> Dokumenttext
:::
Die engste Formation zwischen TerraSAR-X und TanDEM-X wurde 120 Meter senkrecht zur Flugrichtung geflogen – bei einer durchschnittlichen Geschwindigkeit von 7,6 Kilometer pro Sekunde. Die herausragenden Leistungen und Erfolge beruhen dabei nicht zuletzt auf der engen interdisizplinären Zusammenarbeit im DLR. In Oberpfaffenhofen haben knapp 100 Mitarbeiter aus vier DLR-Instituten ihre Kompetenzen verknüpft, so dass sie seit nunmehr zehn Jahren die gesamte Prozesskette der Mission TerraSAR-X und TanDEM-X beherrschen.
Die Zukunft
Die außergewöhnliche Lebensdauer des Satelliten ist dem sorgfältigen Betrieb und der robusten Bauweise zu verdanken. Erst rund die Hälfte des Treibstoffvorrats ist verbraucht und der Leistungsstand der Batterien liegt bei etwa 72 Prozent, so dass die Experten auf weitere fünf Jahre mit TerraSAR-X hoffen. Auch Zwillingssatellit TanDEM-X zeigt keine Anzeichen von Müdigkeit, so dass bis zum Herbst 2017 weitere hochaufgelöste Höhenbilder erstellt und der globale Datensatz ergänzt werden. Der Fokus liegt auf Gebieten, die starke Veränderungsprozesse aufweisen und dadurch von besonderem wissenschaftlichem Interesse sind. Dazu zählen die Küstengebiete der Antarktis, Grönland und Permafrostgebiete und die Amazonas-Regenwaldgebiete.
:::
> Verständnis prüfen
1. Schreiben Sie aus dem Text über die Satelliten TerraSAR-X und TanDEM-X die Passage von „Die engste Formation“ bis einschließlich „und TanDEM-X beherrschen.“ wortgetreu ab.
2. Führen Sie den Text über die Satellitenmission TerraSAR-X und TanDEM-X im Anschluss an seinen letzten Satz fort.
Die Zeilen stammen aus einer anderen Quelle als der Text.

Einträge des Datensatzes
:::
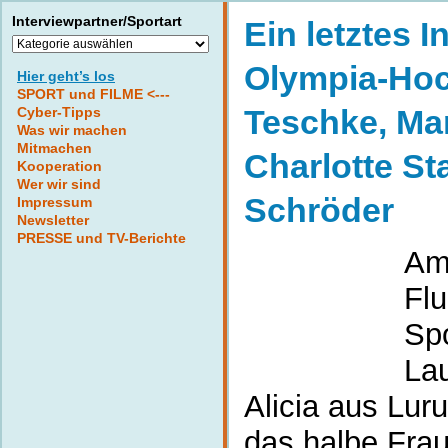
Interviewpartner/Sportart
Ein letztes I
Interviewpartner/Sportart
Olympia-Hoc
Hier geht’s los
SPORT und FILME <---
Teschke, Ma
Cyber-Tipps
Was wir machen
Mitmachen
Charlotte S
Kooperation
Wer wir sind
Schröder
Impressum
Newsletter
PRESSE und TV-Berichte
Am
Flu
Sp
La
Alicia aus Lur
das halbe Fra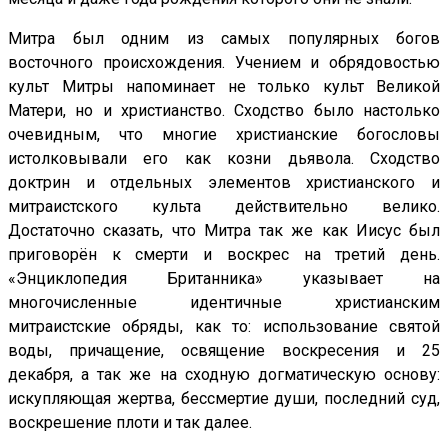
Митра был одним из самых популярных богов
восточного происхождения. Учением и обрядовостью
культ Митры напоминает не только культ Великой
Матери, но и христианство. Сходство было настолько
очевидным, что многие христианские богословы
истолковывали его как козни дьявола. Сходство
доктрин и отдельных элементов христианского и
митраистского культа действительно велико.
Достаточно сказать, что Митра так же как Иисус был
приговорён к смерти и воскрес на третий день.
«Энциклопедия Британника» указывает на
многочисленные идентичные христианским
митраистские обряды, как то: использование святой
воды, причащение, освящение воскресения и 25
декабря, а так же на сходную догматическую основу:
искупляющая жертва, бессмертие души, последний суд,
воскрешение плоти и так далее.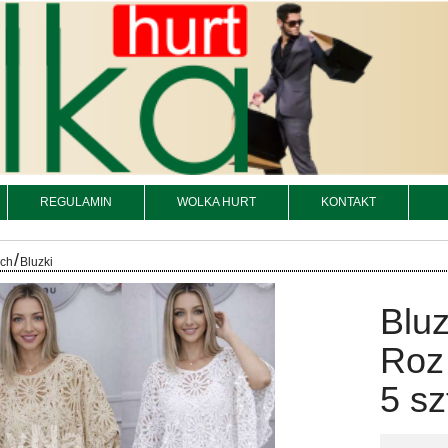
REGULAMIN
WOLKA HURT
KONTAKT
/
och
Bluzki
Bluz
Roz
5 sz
:::
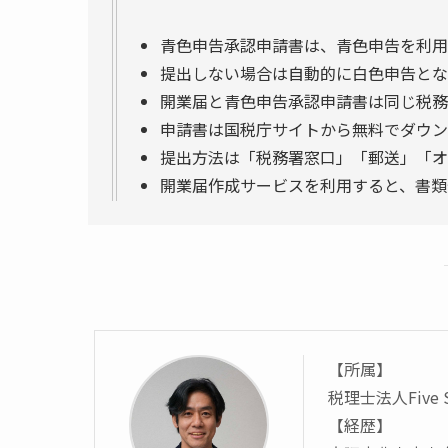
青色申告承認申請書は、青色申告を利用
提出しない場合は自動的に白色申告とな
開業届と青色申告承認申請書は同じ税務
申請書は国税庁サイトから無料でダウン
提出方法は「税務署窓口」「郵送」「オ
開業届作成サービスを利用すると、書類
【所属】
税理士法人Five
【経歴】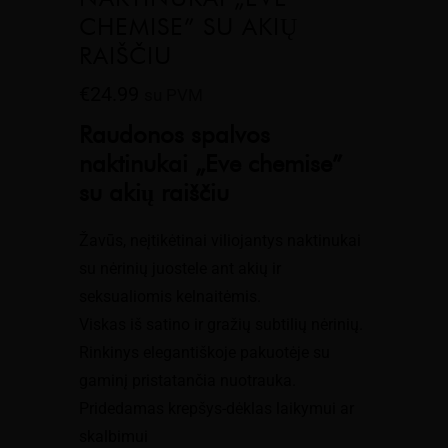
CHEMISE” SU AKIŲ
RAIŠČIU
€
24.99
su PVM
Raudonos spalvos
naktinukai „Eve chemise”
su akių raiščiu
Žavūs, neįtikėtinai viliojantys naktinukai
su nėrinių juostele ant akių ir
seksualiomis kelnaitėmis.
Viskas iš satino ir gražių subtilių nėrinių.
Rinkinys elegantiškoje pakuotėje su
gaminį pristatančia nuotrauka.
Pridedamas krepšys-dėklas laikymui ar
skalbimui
:::
> Ergebnisse in Reihenfolge
1.
Die engste Formation zwischen TerraSAR-X und TanDEM-X wurde 120 Meter senkrecht zur Flugrichtung geflogen – bei einer durchschnittlichen Geschwindigkeit von 7,6 Kilometer pro Sekunde. Die herausragenden Leistungen und Erfolge beruhen dabei nicht zuletzt auf der engen interdisizplinären Zusammenarbeit im DLR. In Oberpfaffenhofen haben knapp 100 Mitarbeiter aus vier DLR-Instituten ihre Kompetenzen verknüpft, so dass sie seit nunmehr zehn Jahren die gesamte Prozesskette der Mission TerraSAR-X und TanDEM-X beherrschen.

2.
„Die neuen Aufnahmen dienen zugleich auch zur Demonstration und Vorbereitung von Tandem-L: Mit Tandem-L haben die Wissenschaftler des DLR eine neue Satellitenmission konzipiert, die den Wandel der Erde beobachtet – zehn Jahre lang, im Wochentakt, hochgenau und in 3D. Für Wissenschaft und Politik wären solche Daten von unschätzbarem Wert“, erläutert Prof. Dr. Hansjörg Dittus, Mitglied des DLR-Vorstandes für Raumfahrtforschung und Technologie.
In Hinblick auf Ausmaß und Auswirkungen von Klimaänderungen etwa könnte Tandem-L wichtige und bis heute fehlende Informationen bereitstellen – für verbesserte wissenschaftliche Prognosen und darauf aufbauend gesellschaftspolitische Handlungsempfehlungen. Das Konzept baut auf den Erfahrungen und herausragenden Erfolgen der Missionen TerraSAR-X und TanDEM-X auf. Erhält der Missionsvorschlag „grünes Licht“, wird Tandem-L die Radarfernerkundung 2022 in die nächste Ära der Technologien und Anwendungen überführen.
Mit der X-Band SAR Linie hat sich Deutschland über Jahrzehnte eine weltweit anerkannte Expertise und Alleinstellungsmerkmal erarbeitet. Um diese Führungsrolle auch zukünftig sicherzustellen, wird im DLR-Raumfahrtmanagement an der Fortführung der X-Band-Linie gearbeitet. Die Zukunft liegt in einer noch höheren Auflösung bei gleichzeitig größerer Streifenbreite. Hiermit sollen die wissenschaftlichen, hoheitlichen und kommerziellen Bedarfsträger kontinuierlich mit Daten versorgt werden.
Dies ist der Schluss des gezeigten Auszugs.